Carta de duelo por Leonel Gómez
Dagoberto Gutiérrez
Eran tiempos difíciles, de mucho miedo y represión, en el campo empezaba a nacer la resistencia organizada y la guardia nacional apretaba, con saña, el cordón de la muerte. Fue en esos tiempos cuando nos conocimos, en casa amiga, con el doctor Leonel Gómez en la Ciudad de Santa Ana. Ambos santanecos, yo comprometido con los que estaban comprometidos, él recién llegado de los Estados Unidos y con un proyecto en su cabeza, alto, blanco y de barba poblada, con discurso intelectual y anteojos parpadeantes, muy seguro de si mismo y con muchos sueños, vinculado a la civilización del norte, pero amarrado a la realidad de su país; siempre parecía moverse entre dos aguas, aunque un cierto remolino lo aspiraba hacia el vórtice quemante de El Salvador.
Proponía en ese momento cambiar la realidad de los centros penales del país y esto chocó con el modus operandi de la época, eran los años puente, entre las décadas 60 y 70 del siglo pasado, y Leonel, miembro de una familia vinculado al cultivo del café, entraba quizás sin saberlo, en el torbellino histórico que llevaría a la guerra popular.
Con mucha inteligencia y capacidad analítica, con cierto desenfado en su lenguaje y una manera ligera de vestir, Leonel siendo como era, dueño de una sensibilidad humana que le permitía estar cerca de los más humildes y desposeídos y conociendo, como conocía, a los potentados y a su lógica de enriquecimiento; estaba destinado a tomar bando y ser parte de la confrontación histórica mas importante de nuestro país. A punto estuvo de pagar caro su compromiso, pero el aviso oportuno de algún amigo o amiga salvó su vida en el último instante.
Salió al exterior y en los Estados Unidos completo su visión del mundo, pero la visión de su propio país siempre empezaba y terminaba en su propio país, por eso su pálpito fundamental estuvo situado junto a las cocinas con menos comida y a las alforjas mas vacías.
Leonel era amante de los perros y sufrió mucho por uno de ellos al que llamó chucho que murió de cáncer; este parecía prestar atención a las conversaciones pero al final siempre terminaba profundamente dormido debajo del sofá.

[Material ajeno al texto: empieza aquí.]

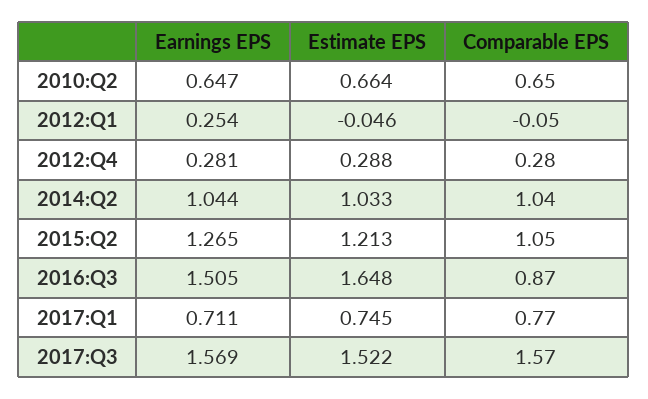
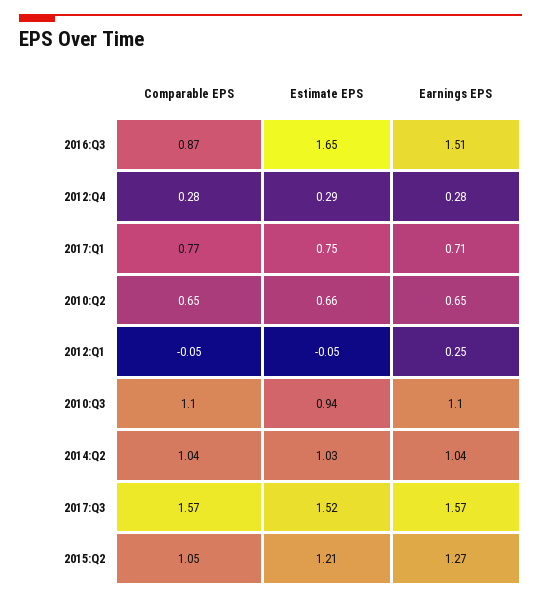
Comparable EPS, 2010:Q3: none -> 1.1
Estimate EPS, 2010:Q3: none -> 0.94
Earnings EPS, 2010:Q3: none -> 1.1

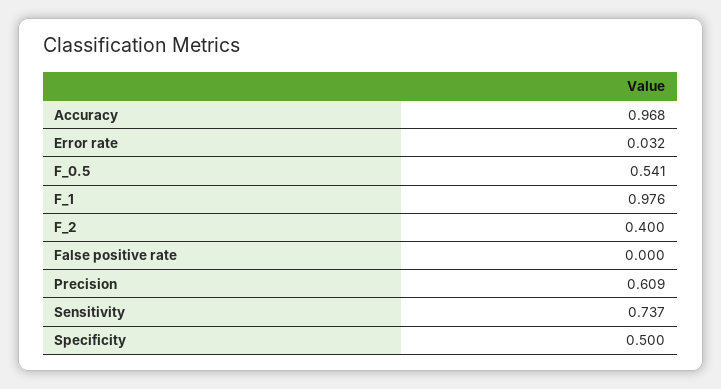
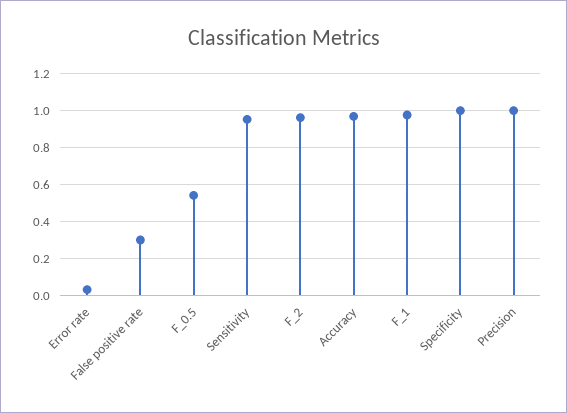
F_2: 0.4 -> 0.95
False positive rate: 0 -> 0.3
Precision: 0.609 -> 1
Sensitivity: 0.737 -> 0.95
Specificity: 0.5 -> 1

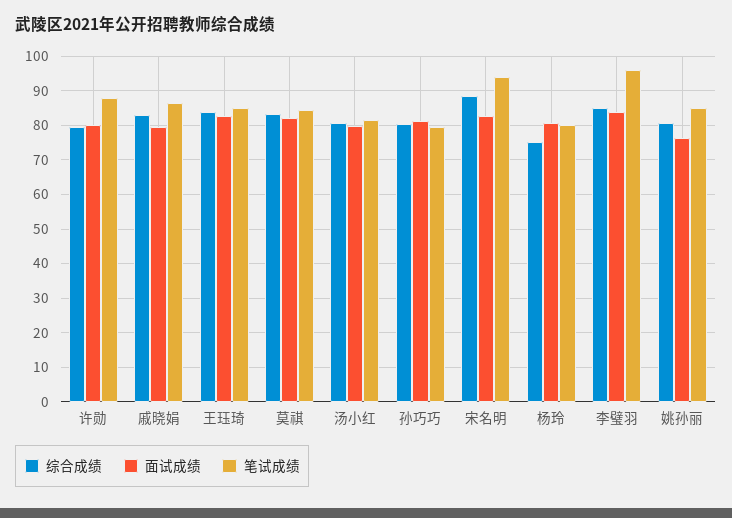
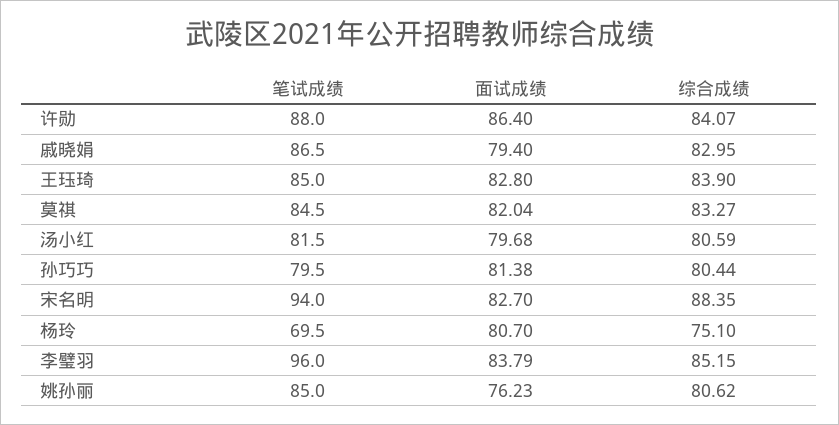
综合成绩, 许勋: 80 -> 84.07
面试成绩, 许勋: 80 -> 86.4
笔试成绩, 杨玲: 80 -> 69.5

Leonel era dueño de un sentido misterioso de la vida y parecía vivir en el claro oscuro de los acontecimientos, su cabeza organizada le permitía dejar siempre cosas pendientes en las reflexiones, dando la impresión permanente de que siempre había algo más allá de la última palabra.
Su trabajo de investigador con senadores del partido Demócrata de los Estados Unidos le llevó a conocer las sinuosidades y humedades de los casos más tensos pendientes de ser investigados en el país y, el narcotráfico, el asesinato de los Jesuitas y sus empleadas, la muerte de Monseñor Gerardi en Guatemala y la de un sindicalista salvadoreño en Usulután, contaron decisivamente con su capacidad analítica.
Leonel se relacionaba con todo mundo y hablaba con todos los colores y siempre contó con información variada, por eso al oír su voz en el teléfono yo sabía que tenia algo que valía la pena escuchar y entender.
Su corazón empezó, lenta pero inflexivamente a resentirse y Leonel con más de 60 años, con mucha experiencia de la vida, con muchos proyectos en su cabeza y mucho conocimiento de su mundo, no redujo nunca, ni su ritmo ni su estilo.
Al final, su corazón cesó de danzar sus sístoles, y aunque sabíamos de su dolencia, siempre fuimos sorprendidos sus amigos por la noticia de su muerte y esta siempre pareció, como una invitada inoportuna aunque tenaz.
Murió como había vivido y por eso, luego de ser incineradas, sus cenizas fueron esparcidas al viento, como pañuelos blancos llenos de llanto, en la zona guerrillera de la Mora, al norte del heroico cerro de Guazapa, junto a las antiguas trincheras de la guerrilla y otras fundidas con el suelo al pie de la clínica que él ayudó a fundar. Sus cenizas rubrican el compromiso determinante de su vida y confiesan al viento, a quien perteneció, con quien estuvo y con quienes se fuga hacia la luz.